See R., Doc. 40 at 2. In accordance with Preiser, plaintiff's sole remedy in federal court is to file a petition for a writ of habeas corpus under 28 U.S.C. § 2241 after exhausting all available remedies under state law. See Preiser, 411 U.S. at 500 (holding "that when a state prisoner is challenging the very fact or duration of his physical imprisonment, and the relief he seeks is a determination that he is entitled to immediate release or a speedier release from that imprisonment, his sole federal remedy is a writ of habeas corpus"); Brown v. Smith, 828 F.2d 1493, 1495 (10th Cir. 1987) (holding that a 28 U.S.C. § 2241 habeas petition is the appropriate means by which to seek the restoration of good-time credits).

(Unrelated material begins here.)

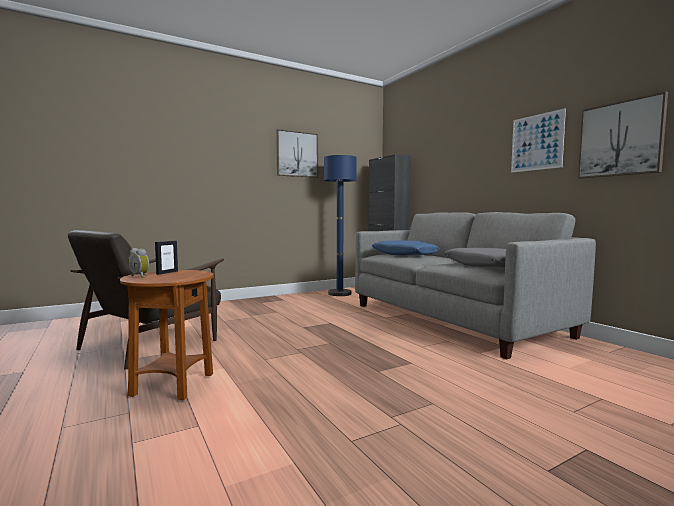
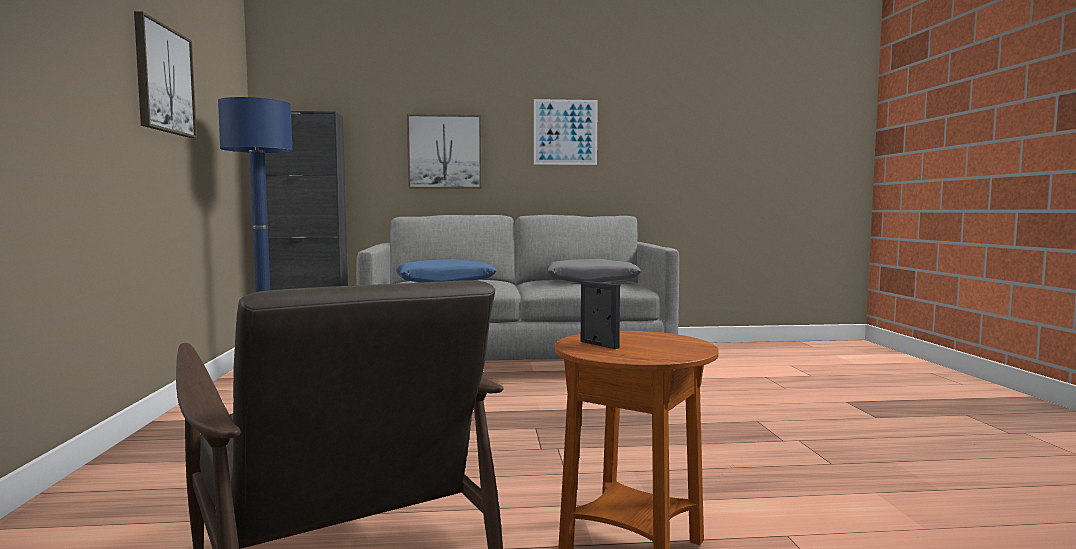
camera: 65 degrees left, 0 degrees up
(140, 276) = (635, 355): alarm clock -> none
(620, 139) = (651, 143): picture -> picture (444, 152)

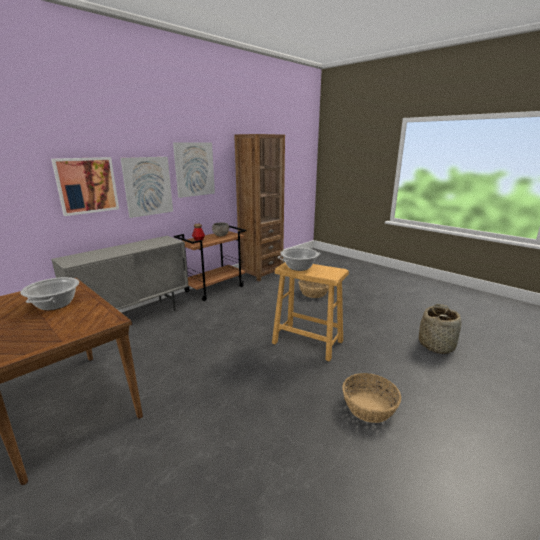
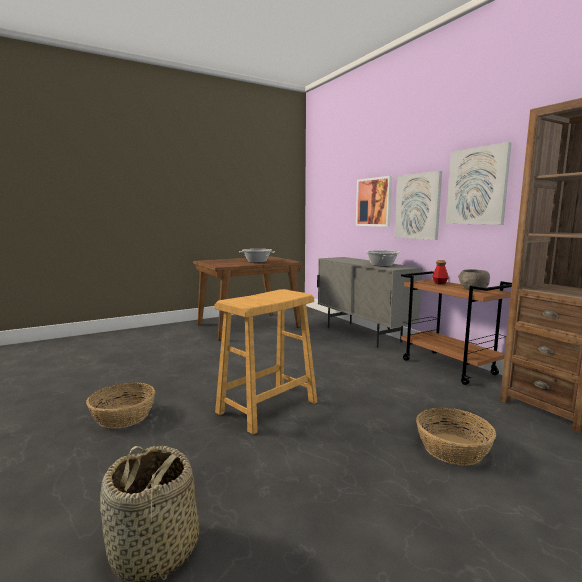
camera: 105 degrees right, 10 degrees down
(299, 267) = (275, 294): cooking pot -> cooking pot (381, 265)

The judgment of the district court is AFFIRMED. Because the district court granted plaintiff leave to proceed on appeal in forma pauperis, we remind plaintiff of his continued obligation to make partial payments toward the appellate filing fee until it is paid in full.
Entered for the Court
Senior Circuit Judge
*. This order and judgment is not binding precedent, except under the doctrines of law of the case, res judicata, and collateral estoppel. The court generally disfavors the citation of orders and judgments; nevertheless, an order and judgment may be cited under the terms and conditions of 10th Cir. R. 36.3.
1. In his opening brief, plaintiff also alleges that, following his transfer to OSP, the prison officials at that facility damaged and/or lost certain items of personal property that he owned and denied him access to the prison law library for two years. However, plaintiff waived his property claim by failing to assert it in his objections to the magistrate judge's report and recommendation. See Moore v. United States, 950 F.2d 656, 659 (10th Cir. 1991). Further, because he has not alleged any facts showing that he was unable to pursue a specific legal claim due to his alleged lack of access to the prison law library at OSP, plaintiff has failed to state a claim for denial of access to the courts. See Lewis v. Casey, 518 U.S. 343, 349-53 (1996).